139 Investigation of an Increase of Gonorrhea Cases in Edmonton, Alberta, Canada, 2015

Monday, June 20, 2016: 10:00 AM-10:30 AM
Exhibit Hall Section 1, Dena'ina Convention Center
Julia A Paul , Canadian Field Epidemiology Program, Winnipeg, MB, Canada
Shirley Rempel , Canadian Field Epidemiology Program, Surrey, BC, Canada
Jennifer Gratrix , Alberta Health Services, Edmonton, AB, Canada
Lindsay Bertholet , Alberta Health Services, Edmonton, AB, Canada
Jim Myres , Alberta Health Services, Edmonton, AB, Canada
Colleen Roy , Alberta Health Services, Edmonton, AB, Canada
David Strong , Alberta Health Services, Edmonton, AB, Canada
Petra Smyczek , Alberta Health Services, Edmonton, AB, Canada

BACKGROUND: In May 2015, the Canadian province of Alberta began observing a statistically significant increase in the number of reported gonorrhea (GC) cases compared to previous years. Within the province, the Edmonton Zone was found to have the highest rate, compared to the other four health zones, for January to April 2015 (38.4 infections per 100,000 population). An investigation was launched to describe the populations at risk and the sexual networks within the Edmonton Zone to support the development of targeted interventions.

METHODS: A descriptive summary of all GC cases reported in the Edmonton Zone from January to August 2015 was conducted using routinely collected data.  Descriptive analyses were also completed on information from chart reviews of STI Clinic cases and selected community diagnosed cases about how and where people were meeting their sexual partners. A social network analysis was conducted to identify populations at risk and common meeting places. A core group of cases, identified from the social network analysis, were selected for re-interview to enhance information on how cases meet their sexual partners.

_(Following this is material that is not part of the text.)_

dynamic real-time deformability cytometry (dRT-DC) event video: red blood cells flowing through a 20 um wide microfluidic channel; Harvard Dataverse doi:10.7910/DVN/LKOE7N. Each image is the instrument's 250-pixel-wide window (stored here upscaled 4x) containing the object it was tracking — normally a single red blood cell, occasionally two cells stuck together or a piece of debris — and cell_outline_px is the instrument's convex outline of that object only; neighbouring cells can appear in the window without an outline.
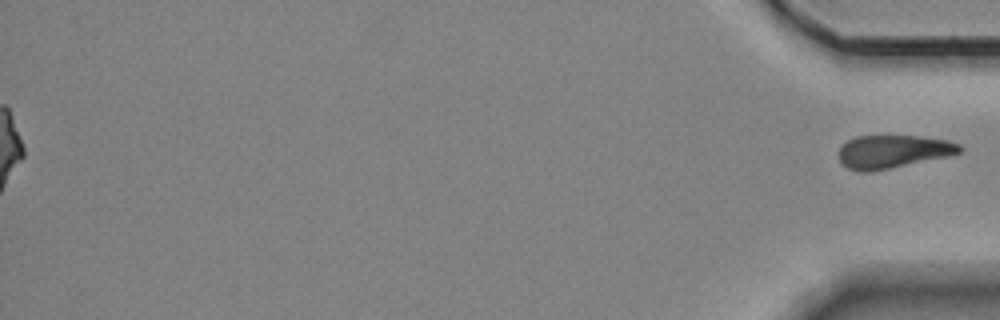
{"species": "Egyptian fruit bat (a non-hibernating species)", "species_latin": "Rousettus aegyptiacus", "temperature_condition": "room temperature", "stored_images_in_passage": 57, "segment_of_instrument_passage": [2, 2], "camera_frame_rate_fps": 3000, "um_per_image_px": 0.085, "animal": {"sex": "female"}, "frame": {"image": 1, "passage_image": 57, "time_ms": 18.667, "image_size_px": [1000, 320], "cell_outline_px": [[964, 148], [960, 152], [948, 156], [872, 172], [860, 172], [848, 168], [840, 164], [840, 148], [848, 140], [856, 136], [920, 136], [948, 140], [960, 144]], "centroid_in_image_um": [75.91, 12.89], "position_along_channel_um": 359.3, "area_um2": 23.35}}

RESULTS: There were 1,088 GC cases reported from the Edmonton Zone from January to August 2015. Fifty five percent (n=593) of cases were male. Forty three percent of female cases and 21% of male cases self-identified as Aboriginal. Of the male cases, 21% reported same sex partners (n=126). The use of online applications and websites was the most frequently mentioned method of meeting sexual partners. There were 523 sexual networks identified, the majority comprising five or fewer people. Only 5 of 18 cases selected for re-interview could be reached and interviewed using the enhanced investigation form. All Aboriginal females selected for re-interview (n=5) were unable to be contacted.

CONCLUSIONS: Men who have sex with men (MSM) and Aboriginal females were overrepresented in this cohort of GC cases. Targeted interventions including weekly MSM clinics, online ads on MSM dating sites, and increased outreach activities directed towards Aboriginal females were initiated based on results of our investigation. Aboriginal women were more difficult to re-connect with STI services; therefore, engagement with Aboriginal community organizations has begun. It was also recommended that current investigation forms be modified to more systematically and prospectively collect venue/meeting place information from GC cases.